Attenborough was carrying the epic torch brandished by David Lean, his first director, but without the spectacular visual acuity and understanding of obsessive personalities that elevated Lean’s The Bridge on the River Kwai and Lawrence of Arabia to greatness. Lean was the movie poet, Attenborough the conscientious craftsman. And when deprived of Important Issues like war and death, he often stumbled. His film of A Chorus Line (1985) captured none of the original musical’s urgency; his 1992 Chaplin, despite an impressive performance by Robert Downey Jr., was a bloated catalog of the silent clown’s misfortunes with young women. Only the 1993 Shadowlands, with Anthony Hopkins as writer C.S. Lewis and Debra Winger as the American poet he loves and tends through illness, found a pleasing balance of tone and emotional texture, of heart and ache.

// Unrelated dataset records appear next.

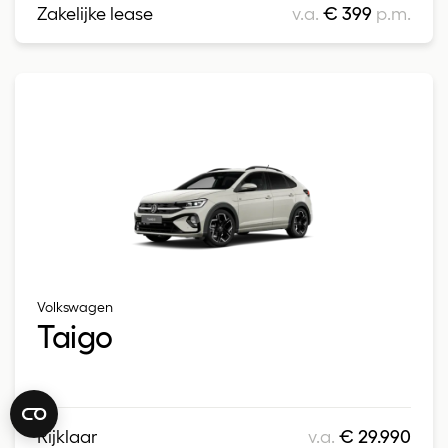
Zakelijke lease
v.a.
€ 399
p.m.
Volkswagen
Taigo
Rijklaar
v.a.
€ 29.990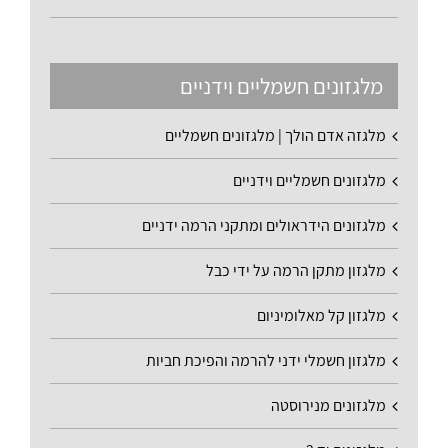
מלגזונים חשמליים וידניים
מלגזה אדם הולך | מלגזונים חשמליים
מלגזונים חשמליים וידניים
מלגזונים הידראולים ומתקני הרמה ידניים
מלגזון מתקן הרמה על ידי כבל
מלגזון קל מאלומיניום
מלגזון חשמלי ידני להרמה והפיכת חביות
מלגזונים מנירוסטה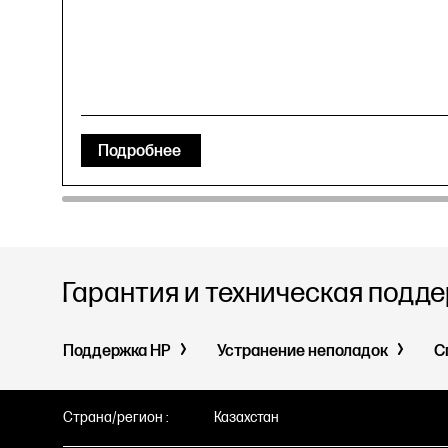
Подробнее
Гарантия и техническая подд
Поддержка HP
Устранение неполадок
С
Страна/регион :
Казахстан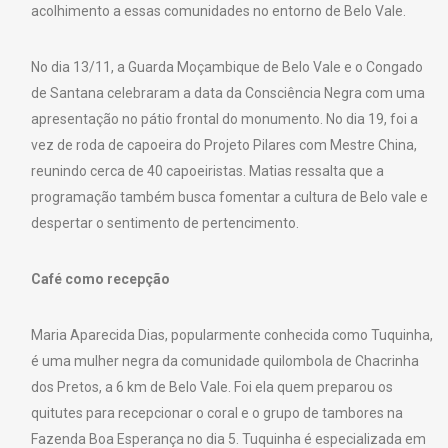
acolhimento a essas comunidades no entorno de Belo Vale.
No dia 13/11, a Guarda Moçambique de Belo Vale e o Congado
de Santana celebraram a data da Consciência Negra com uma
apresentação no pátio frontal do monumento. No dia 19, foi a
vez de roda de capoeira do Projeto Pilares com Mestre China,
reunindo cerca de 40 capoeiristas. Matias ressalta que a
programação também busca fomentar a cultura de Belo vale e
despertar o sentimento de pertencimento.
Café como recepção
Maria Aparecida Dias, popularmente conhecida como Tuquinha,
é uma mulher negra da comunidade quilombola de Chacrinha
dos Pretos, a 6 km de Belo Vale. Foi ela quem preparou os
quitutes para recepcionar o coral e o grupo de tambores na
Fazenda Boa Esperança no dia 5. Tuquinha é especializada em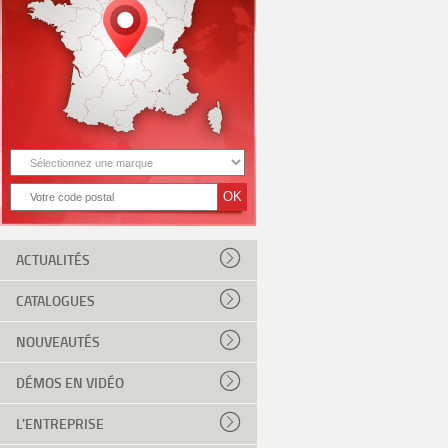
ACTUALITÉS
CATALOGUES
NOUVEAUTÉS
DÉMOS EN VIDÉO
L'ENTREPRISE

(READ: Richard Corliss on Debra Winger in Attenborough’s Shadowlands)
No question, the man’s life was blessed and lucky. The Queen made him a knight in 1976 and a baron in 1993, which earned him a seat in the House of Lords (Labour, of course). And in 1952, as part of the original West End cast of Agatha Christie’s The Mousetrap, he received a share of the profits of that play, still running in its 62nd year; he used what was left of that annuity to help finance Gandhi. But fate had some heartache in store. Attenborough’s eldest daughter, Jane, along with her daughter and mother-in-law, perished in the South Asian tsunami of Christmas 2004. Years later he said, “I can talk to people about Jane now, although sometimes I can’t get the words out. I can also see her. I can feel her touch. I can hear her coming into a room.”
Attenborough’s co-star in both The Mousetrap and The Guinea Pig was Sheila Sim, his wife since 1945. In 2012, after being diagnosed with senile dementia, she took residence in Denville Hall, the actors’ home that she and her husband had helped establish. Attenborough, who had outlived a stroke and coma in recent years but was severely incapacitated, moved into Denville Hall with his bride of 69 years.
Sim, now 92, survives Attenborough in the shadowlands. As for Lord Dickie, he may be charming a whole new stratum of celebrities. We imagine him rounding up a celestial cast for some new superproduction — but only if they want to. “Entirely up to you, darlings.”